Selon le compte rendu consacré à « L’âme humaine », par quoi Wilde rappelle-t-il que la science peut remplacer l’esclave ?

■ **Extrait source**
▬▬▬▬▬▬▬▬▬▬
« L’âme humaine » d’Oscar Wilde

Wilde s’offre ici une percée très singulière dans l’utopie socialiste. « L’âme humaine » n’est autre qu’une ode à l’individualisme par le biais du socialisme.

Selon Wilde, le socialisme doit servir à l’instauration d’un individualisme salvateur. Haro sur le peuple, la populace, la plèbe, vulgaire et violente. Haro sur le Pape, le christ et la charité. Haro sur la propriété privée qui empêche l’individualisme de véritablement se développer, confondant l’homme avec ce qu’il possède. Cet individualisme émancipatoire vise « un nouvel hellénisme »; dépassant ainsi l’idéal grec encore trop dépendant de l’esclavage (Wilde rappelle ainsi que la science est capable de remplacer l’esclave par la machine).

Wilde se défend de faire l’apologie d’un égocentrisme barré, rappelant qu’il n’est en aucun cas égoïste de penser par soi-même: « Qui ne pense pas par lui-même ne pense pas du tout […] L’égoïsme n’est pas de vivre comme on le souhaite, c’est d’exiger des autres qu’ils vivent comme on le souhaite » p. 70.

Ce brillant essai dresse ainsi les jalons théoriques d’un anarchisme dandy, proche d’un Stirner dans la défense de l’égo, d’un Nietzsche dans l’éloge de l’artiste. Pour un art solipsiste contre tout compromis populaire – « le véritable artiste ne se soucie en rien du public » p. 61.

Wilde ne décèlera toutefois pas à temps, dans les abysses de l’âme humaine, cette volonté de faire souffrir, de réduire et de rapetisser les grandes âmes s’élevant par delà la plèbe – ce « ressentiment » savamment décrit par Nietzsche dans « généalogie de la morale ». Wilde part ainsi d’un constat erroné (« La faim, et non le péché, voilà ce qui engendre le crime moderne. » p. 36) – ce qui, tragiquement, le mènera à sa perte, ne disposant que de sa prose exquise pour se protéger de la haine de ses contemporains. Aussi, ce petit manifeste résonne parfois de manière affreusement fausse quand Wilde affirme qu’il « est […] évident que jamais le socialisme autoritaire ne pourra s’appliquer » p. 21.

Ne vous méprenez pas, ce Dandysme marxien, quelque peu candide, s’érige fièrement contre le socialisme médiocratique et normopathe ultérieurement disséminé.

Un socialisme opposant Athènes et Florence à Moscou ou Pékin. Une soif des grands hommes plutôt qu’une soif des grands soirs.
▬▬▬▬▬▬▬▬▬▬
■ **Entrées fournies**
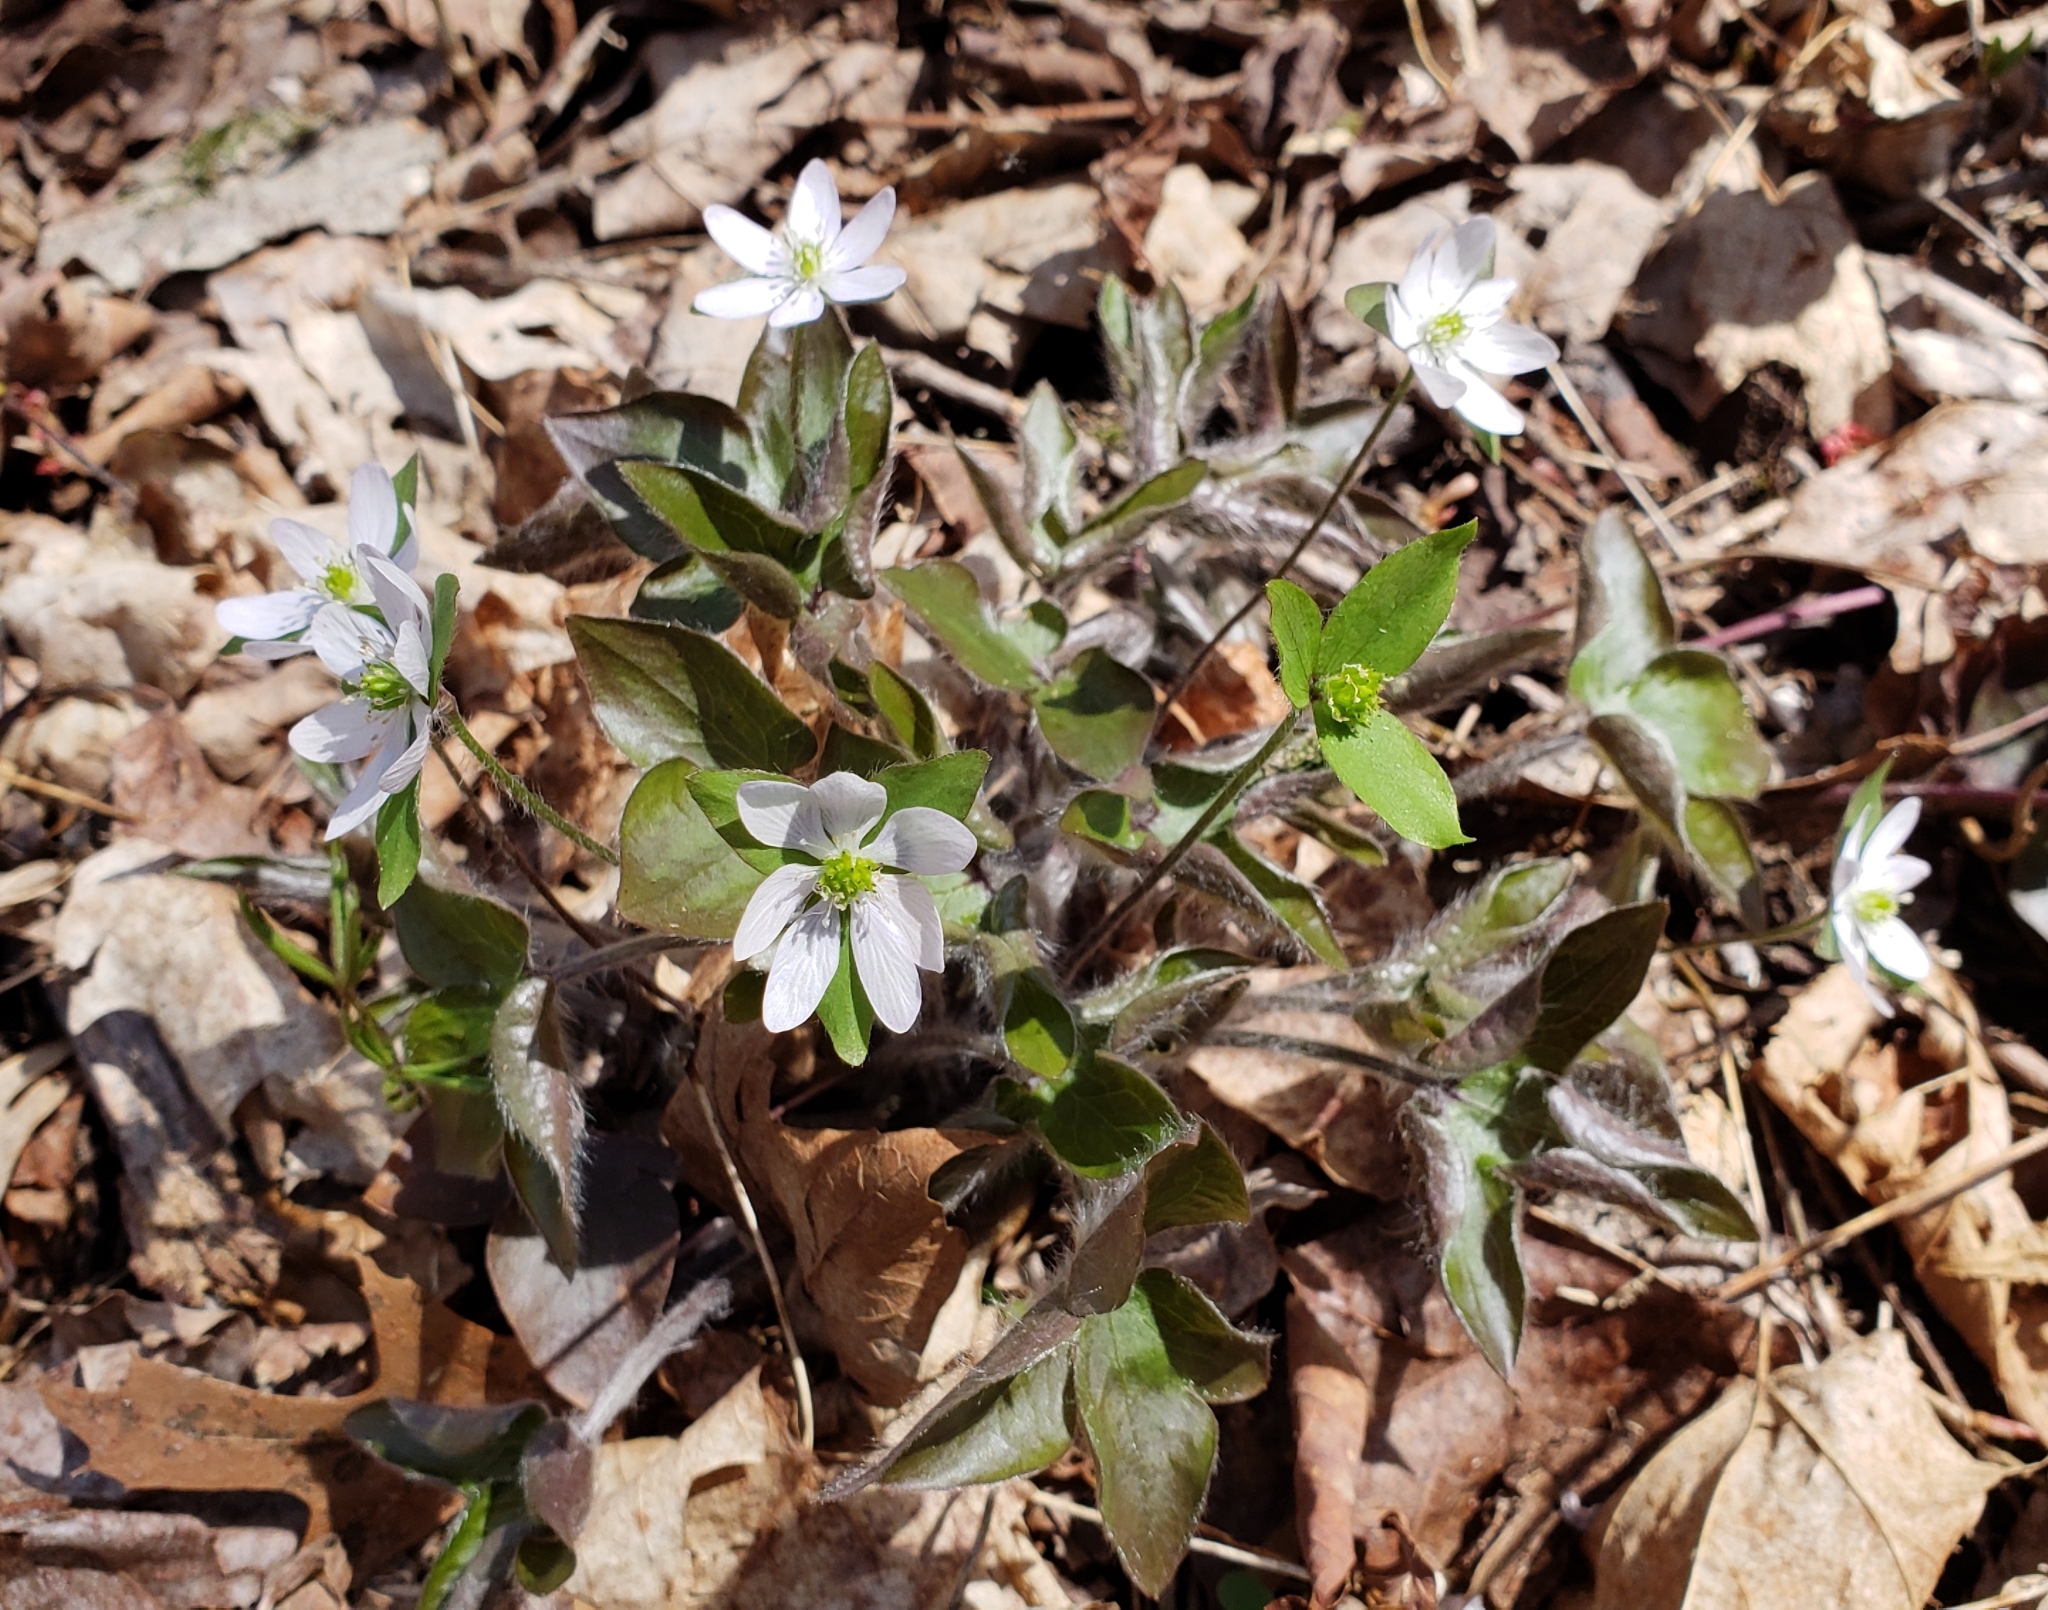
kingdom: Plantae
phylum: Tracheophyta
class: Magnoliopsida
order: Ranunculales
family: Ranunculaceae
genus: Hepatica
▬▬▬▬▬▬▬▬▬▬
■ **Votre réponse**
Par la machine.